Orbital
Depois de alguns dias de caminhada naquele tórrido deserto vermelho, finalmente avistei uma vila. Sinceramente, pensei que dessa vez não encontraria água e oxigênio. À cada passo que dava em direção àquele lugar, minha visão ia ficando mais clara, e os portões mais imponentes. Não era difícil para um andarilho comum entrar numa das vilas empoeiradas dessas planícies, mas algumas regras precisavam ser respeitadas. Ao chegar no portão, um guarda com expressão pouco amigável confiscou minhas armas e perguntou o que eu queria. Expliquei para ele que gostaria apenas de recarregar meu cilindro de oxigênio e alguns instrumentos de navegação e encher meu camelback com água antes de seguir meu caminho. Fui liberado.
Caminhei pelas vielas do local. As pessoas carregavam em seus rostos as marcas das suas perdas, pois aquele lugar tinha sido atacado havia alguns anos e nunca mais se recuperou totalmente. Mas eram um povo forte. Verdadeiros sobreviventes. Depois de conseguir tudo o que eu precisava para seguir meu caminho, eu me dirigia à saída quando meus passos foram interrompidos bruscamente por um senhor e um rapaz, que cruzaram meu caminho com muita pressa. Achei que estava acontecendo algo e resolvi segui-los para conferir.
Os homens caminharam até um dos extremos da cidadela, onde havia containers vazios empilhados, que formavam uma espécie de montanha de metal. Eles começaram a escalar aquela montanha, nível a nível, até o topo e lá chegando, apenas olhavam para cima. Era final de tarde, o sol estava dourando a silhueta da muralha do local. Me aproximei e perguntei se eles poderiam me contar o que estavam fazendo, então o senhor de uns setenta e cinco anos, começou a me explicar:
- Este rapaz é meu filho. O que sobreviveu. Ele ficou mudo depois do ataque dos invasores do “Quadrante 762”. Todos os anos voltamos aqui nessa época e nesse ponto mais alto da vila para avistarmos o irmão dele, que servia na Frota Terra-Marciana.

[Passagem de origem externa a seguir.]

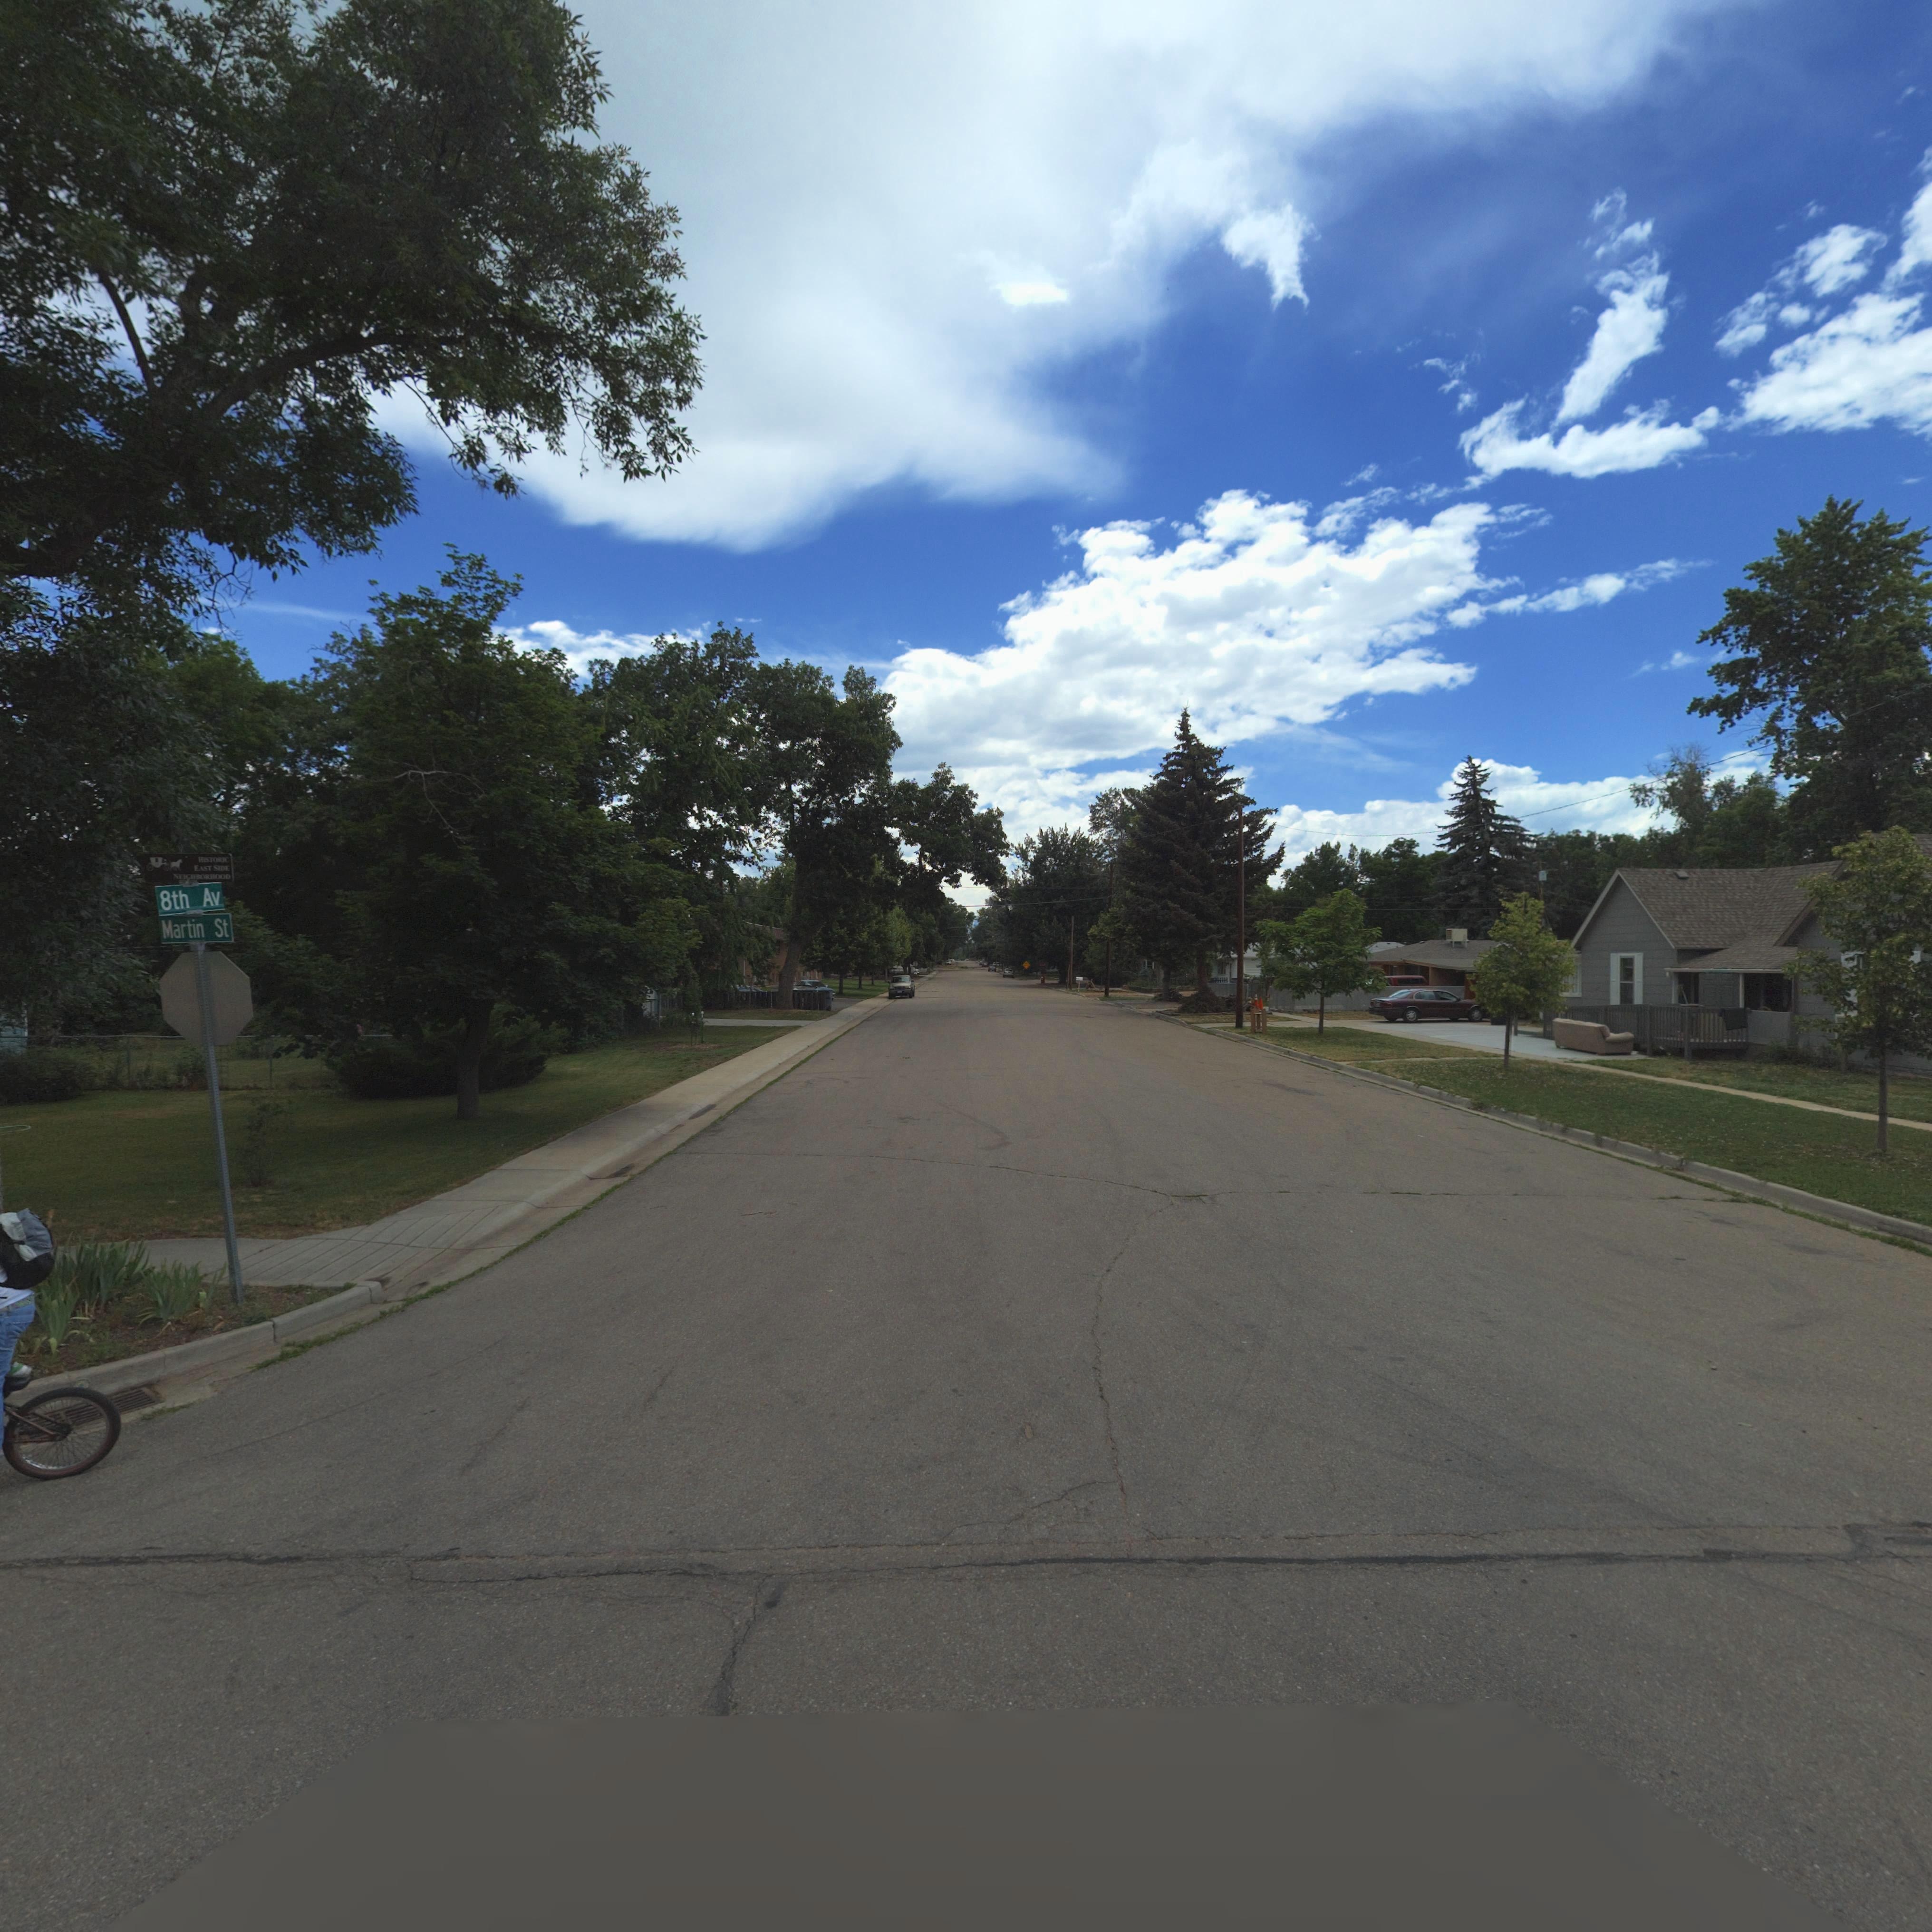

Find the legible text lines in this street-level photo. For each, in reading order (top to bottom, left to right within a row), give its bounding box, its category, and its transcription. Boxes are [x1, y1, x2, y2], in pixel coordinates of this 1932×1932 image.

[159, 887, 220, 911] StreetName: 8th Av
[161, 918, 229, 939] StreetName: Martin St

Até então, não compreendi o que aquele senhor estava me dizendo, então ele concluiu:
- O meu filho mais velho era piloto de um dos cruzadores da Frota e morreu em combate. O seu corpo foi ejetado no vácuo e entrou em órbita a uma altitude que torna possível vê-lo daqui com essa pequena luneta. Avistá-lo todos os anos foi a forma que encontramos de amenizar a dor de perde-lo.
Quando o velho terminava de me explicar, o seu filho ficou agitado e o agarrou pelo casaco, entregando-lhe a luneta. Depois que eles o avistaram o velho homem pediu para eu dar uma olhada e lá estava o corpo do piloto, flutuando intacto, brilhando à luz dourada dos últimos raios de sol do dia. Admirei muito a atitude daqueles homens, que prestavam sua homenagem todos os anos, assistindo o seu ente passar inerte, mas brilhando ao sol, como se ainda tivesse vida e lamentei sua perda. Aquela visão me fez refletir se a terraformação e colonização de Marte realmente foi algo positivo para a humanidade, já que, independentemente do planeta que vivemos, somos frágeis e que o conflito é algo inerente às pessoas.